In a significant economic development, Fitch Ratings has downgraded the U.S. government’s credit rating for the first time by a major ratings firm in over a decade. This decision comes in the wake of escalating political tension over U.S. finances and growing concerns about the national debt burden. The rating now stands at “AA+”, a step down from the previous top “AAA” grade. The downgrade is a reflection of the increasing political dysfunction in Washington and concerns about fiscal management.
This rating downgrade by Fitch can potentially cloud the outlook for the global market for U.S. Treasurys, currently standing at $25 trillion. Despite this, the credit downgrade is unlikely to immediately impact the status of Treasury bonds as a safe-haven security offering nearly risk-free returns. Treasury bonds continue to hold an indispensable role in the global markets and serve as a critical benchmark for returns on stocks and other bonds.
The last time a ratings firm downgraded its headline assessment of the U.S. government’s ability to pay its bills on time was in 2011 when Standard & Poor’s took the step following a contentious debt-ceiling standoff in Congress.
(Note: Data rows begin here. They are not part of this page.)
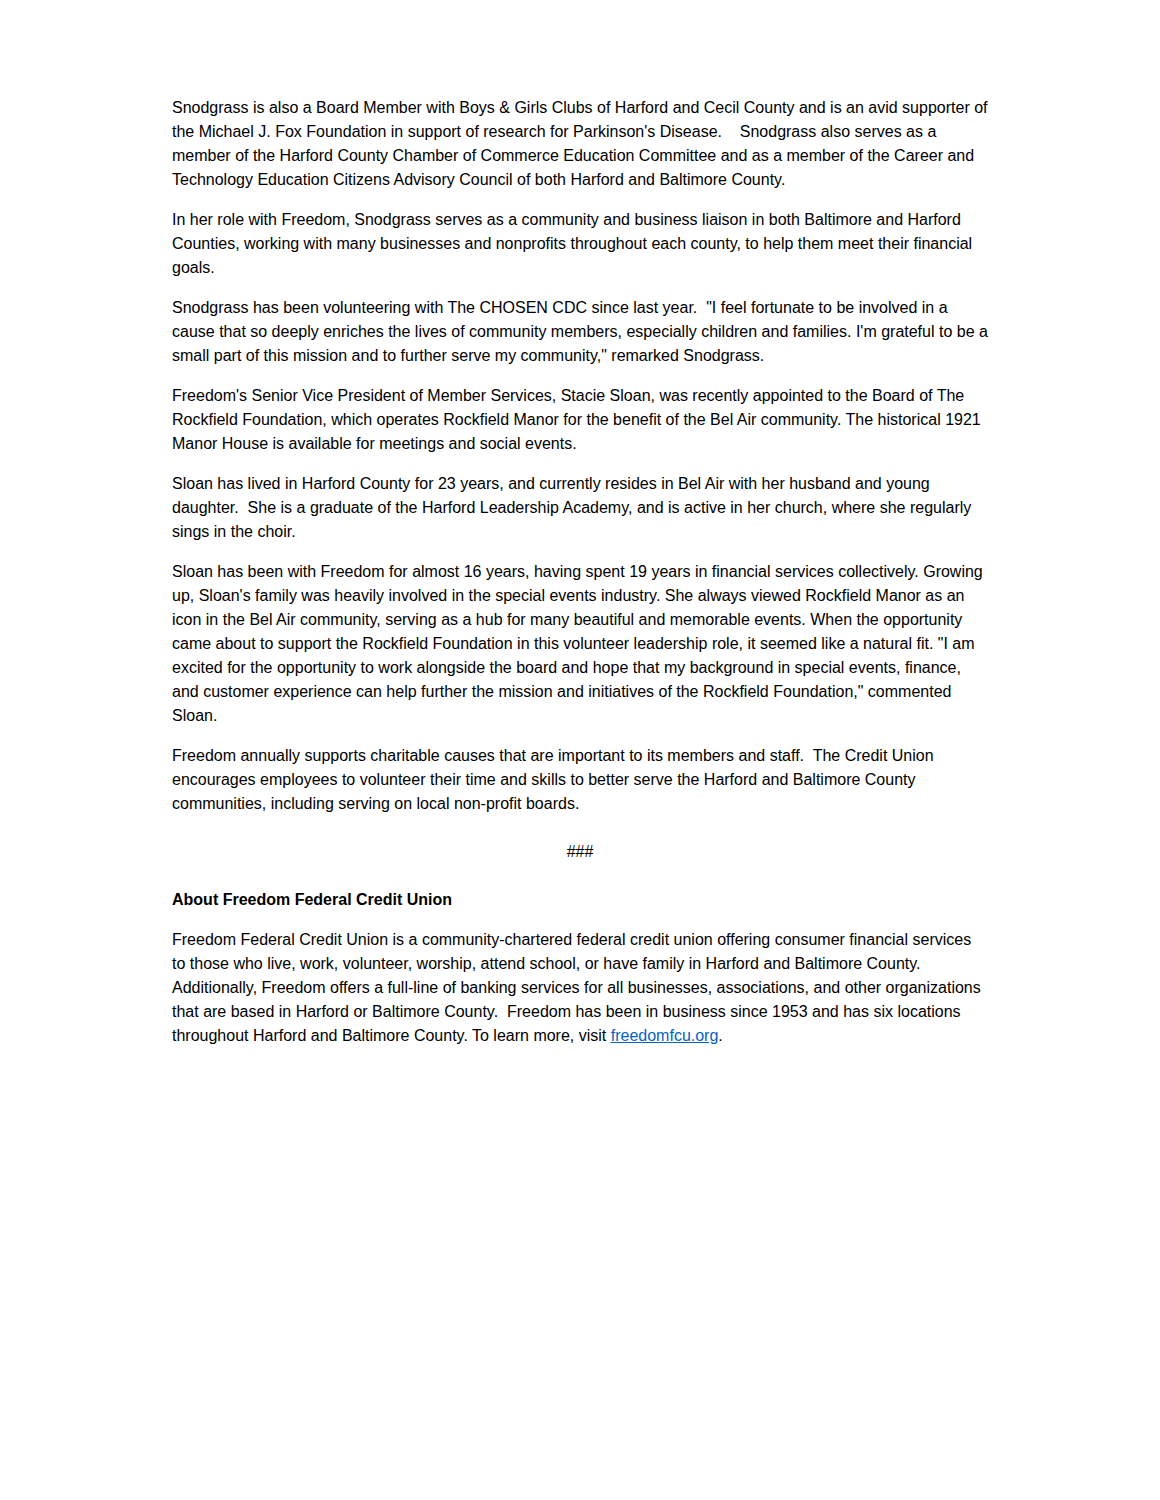Snodgrass is also a Board Member with Boys & Girls Clubs of Harford and Cecil County and is an avid supporter of the Michael J. Fox Foundation in support of research for Parkinson's Disease. Snodgrass also serves as a member of the Harford County Chamber of Commerce Education Committee and as a member of the Career and Technology Education Citizens Advisory Council of both Harford and Baltimore County.
In her role with Freedom, Snodgrass serves as a community and business liaison in both Baltimore and Harford Counties, working with many businesses and nonprofits throughout each county, to help them meet their financial goals.
Snodgrass has been volunteering with The CHOSEN CDC since last year. "I feel fortunate to be involved in a cause that so deeply enriches the lives of community members, especially children and families. I'm grateful to be a small part of this mission and to further serve my community," remarked Snodgrass.
Freedom's Senior Vice President of Member Services, Stacie Sloan, was recently appointed to the Board of The Rockfield Foundation, which operates Rockfield Manor for the benefit of the Bel Air community. The historical 1921 Manor House is available for meetings and social events.
Sloan has lived in Harford County for 23 years, and currently resides in Bel Air with her husband and young daughter. She is a graduate of the Harford Leadership Academy, and is active in her church, where she regularly sings in the choir.
Sloan has been with Freedom for almost 16 years, having spent 19 years in financial services collectively. Growing up, Sloan's family was heavily involved in the special events industry. She always viewed Rockfield Manor as an icon in the Bel Air community, serving as a hub for many beautiful and memorable events. When the opportunity came about to support the Rockfield Foundation in this volunteer leadership role, it seemed like a natural fit. "I am excited for the opportunity to work alongside the board and hope that my background in special events, finance, and customer experience can help further the mission and initiatives of the Rockfield Foundation," commented Sloan.
Freedom annually supports charitable causes that are important to its members and staff. The Credit Union encourages employees to volunteer their time and skills to better serve the Harford and Baltimore County communities, including serving on local non-profit boards.
###
About Freedom Federal Credit Union
Freedom Federal Credit Union is a community-chartered federal credit union offering consumer financial services to those who live, work, volunteer, worship, attend school, or have family in Harford and Baltimore County. Additionally, Freedom offers a full-line of banking services for all businesses, associations, and other organizations that are based in Harford or Baltimore County. Freedom has been in business since 1953 and has six locations throughout Harford and Baltimore County. To learn more, visit freedomfcu.org.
The other member of the big three U.S. ratings firms, Moody’s, continues to hold the U.S. at its strongest assessment.
Fitch has attributed this decision to an “erosion of governance” relative to other top-tier economies over the past two decades. The firm cited repeated political standoffs and last-minute resolutions over the debt limit as factors that have undermined confidence in fiscal management.
The Biden administration has criticized Fitch’s decision, arguing that the U.S. was not at risk of defaulting on its debt payments and attributing governance issues to the previous Trump administration. Treasury Secretary Janet Yellen termed the decision as arbitrary and reliant on outdated data. She highlighted that Fitch staff, while justifying their concerns, repeatedly referenced the events of Jan. 6, 2021, when Trump supporters stormed the Capitol, asserting the 2020 election was stolen.
Donald Trump was recently indicted for his attempts to overturn his loss in the 2020 election. He has denied any wrongdoing, accusing prosecutors of politically motivated pursuit.
After months of impasse, Congress passed legislation suspending the government’s borrowing limit in early June, shortly before the deadline set by Yellen. This legislation followed lengthy standoffs between Democrats and Republicans, with the latter demanding spending cuts, which Democrats resisted. During the deadlock, Fitch had indicated a potential downgrade for the U.S.
Fitch expects the general government deficit to increase from 3.7% last year to 6.3% of GDP in 2023. The anticipated deficit growth results from cyclically weaker federal revenues, new spending initiatives, and an increased interest burden. Fitch anticipates the U.S. economy will enter a recession later this year.
Credit ratings are critical for institutional investors and day traders to evaluate the risk of major borrowers, such as governments and corporations, defaulting on their debts. As the U.S. presides over the world’s largest economy and most important currency, it’s typically seen as one of the safest borrowers. However, Fitch’s move may gradually erode global financial markets’ confidence in U.S. creditworthiness, warns Luke Tilley, Chief Economist at Wilmington Trust.
While an abrupt shift in reliance on U.S. Treasurys as a safe-haven benchmark is unlikely, the political instability and the perceived inability to manage fiscal policy effectively are making investors rethink their confidence in the U.S. government’s creditworthiness.
As Tilley points out, “Rome wasn’t built in a day, and it didn’t fall apart in a day either,” signaling that persistent political stalemates might force investors to question the reliability of U.S. fiscal management. This serves as a stark reminder that continued political dysfunction could ultimately undermine the global financial markets’ confidence in U.S. government creditworthiness, with potentially far-reaching economic implications.